* **Tugas 1**:
Jawablah pertanyaan berikut berdasarkan kutipan tentang Brasilia dan Rio.
(a) Di jurnal apa dan pada bulan serta tahun berapa tulisan Jared Kelly terbit?
(b) Menurut Kelly, apa yang mulai menurun setelah sejumlah perusahaan swasta dan milik negara pindah ke Brasilia?
(c) Berapa rata-rata pertumbuhan perekonomian Sao Paulo per tahun pada periode 1968-1973?
* **Tugas 2**:
Tuliskan kembali bagian kutipan tentang Brasilia dan Rio, mulai dari "Menurut Jared Kelly" sampai "juga pindah tangan.".

* **Kutipan untuk Dibaca**:
——

Menurut Jared Kelly dalam "The City Sprouted: The Rise of Brasilia" yang terbit di Jurnal Cosilience pada Juli 2020, pemindahan ibu kota itu berdampak buruk pada Rio. Punya lahan yang luas untuk mengakomodasi urbanisasi, harga tanah yang murah, dan tak direcoki kepentingan politik, Brasilia kala itu jadi tujuan utama pebisnis dan migran. 

"Perkembangan Brasilia menyedot investasi dan sumber daya intelektual dari bekas ibu kota. Perekonomian Rio, yang pernah dinamis, mulai menurun setelah sejumlah perusahaan swasta dan milik negara pindah ke Brasilia," jelas Kelly. 

Brasilia, kata Kelly, mengambil alih kekuatan politik federal yang dipegang Rio saat masih jadi ibu kota negara samba. Bersamaan dengan itu, kuasa atas perusahaan dan industri milik negara juga pindah tangan. 

"Selain itu, Brasilia juga memikat berbagai jenis industri, seperti bank, agensi publik, finansial, teknologi informasi, farmasi, telekomunikasi, dan pertelevisian. Banyak perusahaan memindahkan bisnisnya dari Rio," kata dia. 

Ilustrasi pembangunan kota Brasilia. /Foto Pixabay

Selain digerus Brasilia, Rio juga kalah bersaing dengan Sao Paulo, kota rival yang sama-sama berlokasi di selatan Brasil. Tak punya kendala geografis, Sao Paulo punya ruang tumbuh untuk mengakomodasi lebih banyak industri dan imigran. 

Pada periode 1968-1973, perekonomian Sao Paulo tumbuh rata-rata sekitar 5% per tahun. Pada dekade 1970-an, di tengah krisis ekonomi, Sao Paulo menggantikan Rio sebagai pusat komersial, finansial, dan kultural Brasil.

——

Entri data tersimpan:
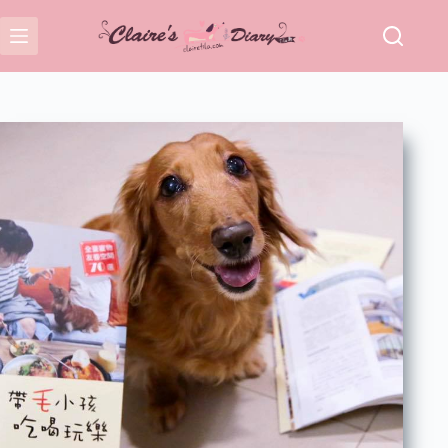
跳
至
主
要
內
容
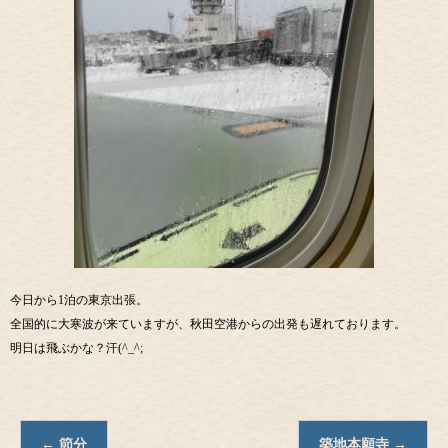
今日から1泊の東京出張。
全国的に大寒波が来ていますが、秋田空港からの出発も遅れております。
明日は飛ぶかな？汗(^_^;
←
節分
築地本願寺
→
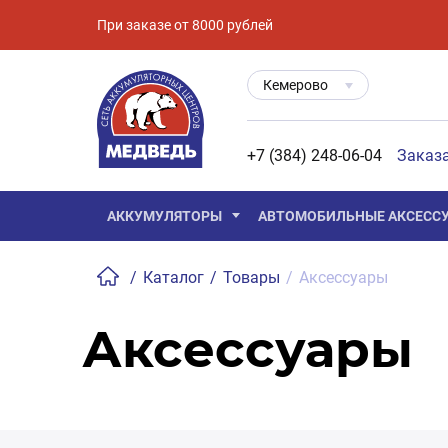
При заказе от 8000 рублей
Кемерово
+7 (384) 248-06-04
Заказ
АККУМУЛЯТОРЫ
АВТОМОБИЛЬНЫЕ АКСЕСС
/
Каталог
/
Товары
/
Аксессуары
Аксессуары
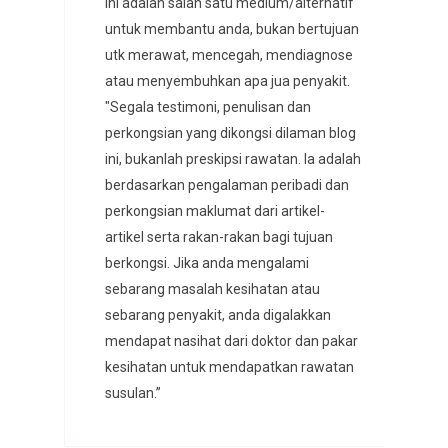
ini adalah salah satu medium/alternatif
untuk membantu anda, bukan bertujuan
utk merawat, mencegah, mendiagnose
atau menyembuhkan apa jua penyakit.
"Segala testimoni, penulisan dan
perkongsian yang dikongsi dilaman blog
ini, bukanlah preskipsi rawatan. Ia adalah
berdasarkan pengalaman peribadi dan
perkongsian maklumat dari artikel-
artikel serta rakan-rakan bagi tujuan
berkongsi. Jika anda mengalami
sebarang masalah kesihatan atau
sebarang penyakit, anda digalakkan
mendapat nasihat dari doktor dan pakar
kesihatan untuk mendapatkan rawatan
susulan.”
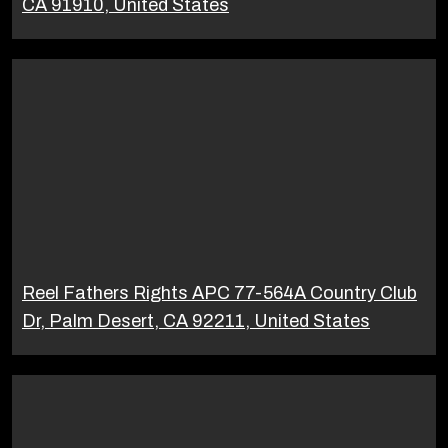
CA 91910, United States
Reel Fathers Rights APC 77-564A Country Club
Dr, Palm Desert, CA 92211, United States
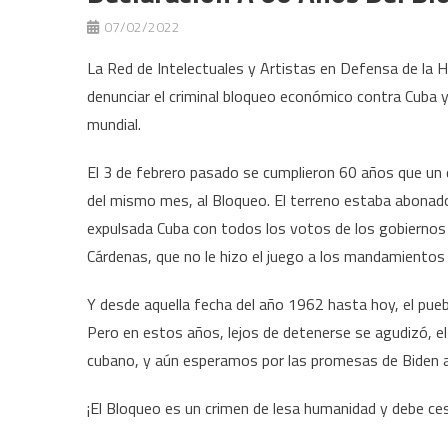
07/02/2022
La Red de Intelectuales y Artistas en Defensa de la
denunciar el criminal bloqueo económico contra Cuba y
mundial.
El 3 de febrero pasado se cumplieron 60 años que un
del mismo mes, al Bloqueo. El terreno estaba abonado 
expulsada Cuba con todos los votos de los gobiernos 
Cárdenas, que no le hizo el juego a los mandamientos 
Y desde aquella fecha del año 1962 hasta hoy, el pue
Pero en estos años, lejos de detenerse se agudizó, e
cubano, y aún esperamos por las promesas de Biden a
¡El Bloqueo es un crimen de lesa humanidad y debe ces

——

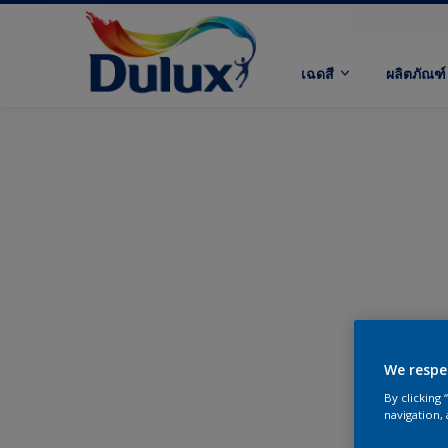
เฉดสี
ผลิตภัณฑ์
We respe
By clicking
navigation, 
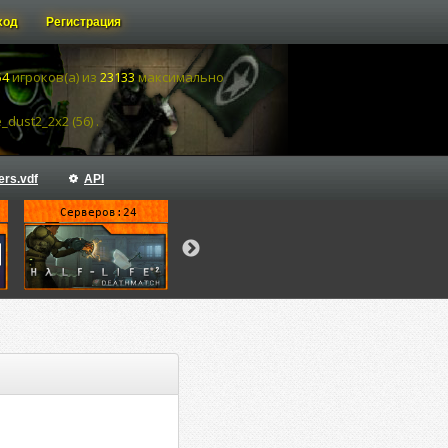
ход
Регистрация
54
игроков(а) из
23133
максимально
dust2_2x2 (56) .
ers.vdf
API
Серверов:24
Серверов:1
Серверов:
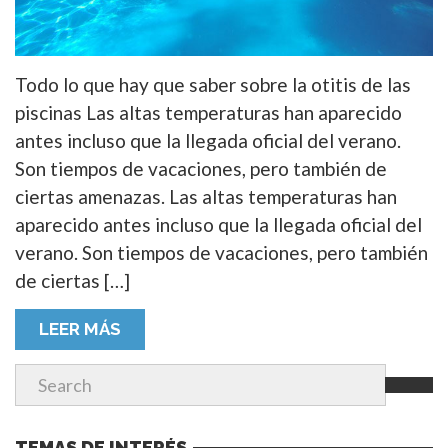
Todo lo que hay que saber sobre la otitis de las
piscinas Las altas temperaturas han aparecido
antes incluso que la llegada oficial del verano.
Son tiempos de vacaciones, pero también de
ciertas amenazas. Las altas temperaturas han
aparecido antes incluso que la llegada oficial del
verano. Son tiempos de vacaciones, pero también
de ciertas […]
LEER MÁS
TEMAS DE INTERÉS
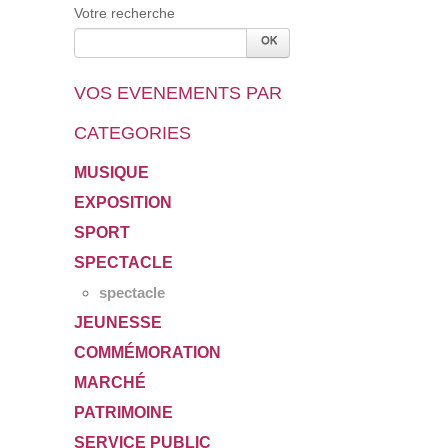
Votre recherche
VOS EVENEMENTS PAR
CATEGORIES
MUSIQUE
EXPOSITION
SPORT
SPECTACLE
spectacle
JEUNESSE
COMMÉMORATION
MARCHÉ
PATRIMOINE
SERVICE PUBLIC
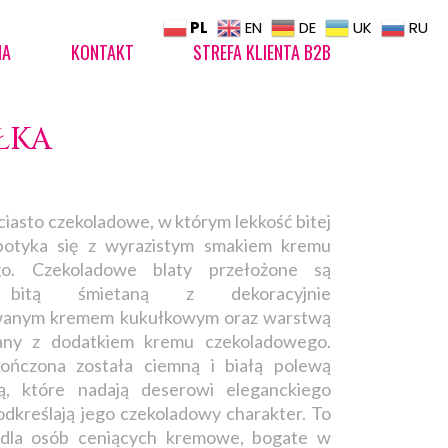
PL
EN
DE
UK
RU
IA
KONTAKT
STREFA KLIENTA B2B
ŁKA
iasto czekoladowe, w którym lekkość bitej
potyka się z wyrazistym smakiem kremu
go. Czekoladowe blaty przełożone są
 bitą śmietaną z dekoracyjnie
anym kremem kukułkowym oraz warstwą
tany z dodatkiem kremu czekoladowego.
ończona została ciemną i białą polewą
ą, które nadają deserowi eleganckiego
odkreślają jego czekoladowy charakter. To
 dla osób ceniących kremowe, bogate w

——

* **Jawaban 1**:
(a) Jurnal Cosilience, Juli 2020.
(b) Perekonomian Rio.
(c) Sekitar 5% per tahun.

* **Jawaban 2**:
Menurut Jared Kelly dalam "The City Sprouted: The Rise of Brasilia" yang terbit di Jurnal Cosilience pada Juli 2020, pemindahan ibu kota itu berdampak buruk pada Rio. Punya lahan yang luas untuk mengakomodasi urbanisasi, harga tanah yang murah, dan tak direcoki kepentingan politik, Brasilia kala itu jadi tujuan utama pebisnis dan migran. 

"Perkembangan Brasilia menyedot investasi dan sumber daya intelektual dari bekas ibu kota. Perekonomian Rio, yang pernah dinamis, mulai menurun setelah sejumlah perusahaan swasta dan milik negara pindah ke Brasilia," jelas Kelly. 

Brasilia, kata Kelly, mengambil alih kekuatan politik federal yang dipegang Rio saat masih jadi ibu kota negara samba. Bersamaan dengan itu, kuasa atas perusahaan dan industri milik negara juga pindah tangan.